Somit sind Seltene Erden für eine weitere Klientel interessant geworden: die Spekulanten an den Rohstoffbörsen. Was passiert, wenn die zur Höchstform auflaufen, zeigt sich seit Jahren am Ölmarkt. Hohe Preise für Rohstoffe begründen sich nicht nur durch ihre Verknappung, sondern auch durch die Möglichkeit, auf ihre künftigen Werte zu wetten. Dubiose Anbieter von Termingeschäften mit Seltenen Erden stellen aberwitzige Gewinne in Aussicht. Vermutlich für sich selbst. Verlierer sind andere: Die Autokäufer der Zukunft. Sie müssen die Zeche zahlen.

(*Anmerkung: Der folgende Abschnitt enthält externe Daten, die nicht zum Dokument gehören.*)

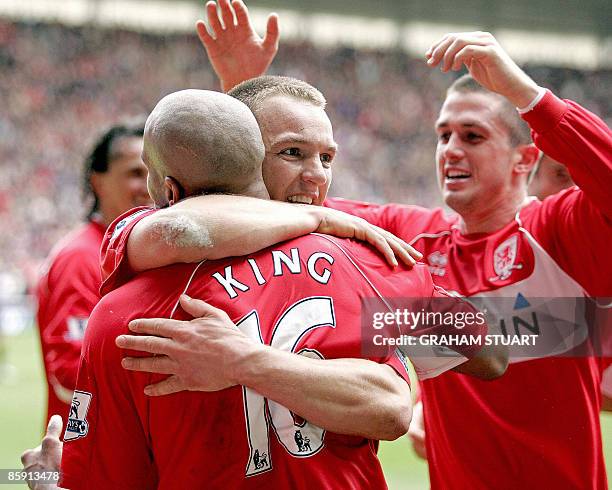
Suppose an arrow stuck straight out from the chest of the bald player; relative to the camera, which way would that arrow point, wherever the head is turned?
away from the camera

China gibt den Takt vor - muss die WTO einschreiten?

EU, USA und Japan haben sich im Ringen um Seltene Erden gegen China verbündet. Sie fordern in einer Beschwerde an die Welthandelsorganisation (WTO), die seit 2010 verschärften Exportbeschränkungen für Seltene Erden aufzuheben. China habe die Produktion bei einzelnen Stoffen um bis zu 54 Prozent heruntergefahren und gleichzeitig die Preise über Zoll und andere Abgaben massiv erhöht. Scheitern die Verhandlungen vor einem Schiedsgericht, wollen die Partner Klage bei der WTO erheben, riskieren damit aber einen Handelskrieg mit der zweitgrößten Wirtschaftsmacht der Welt.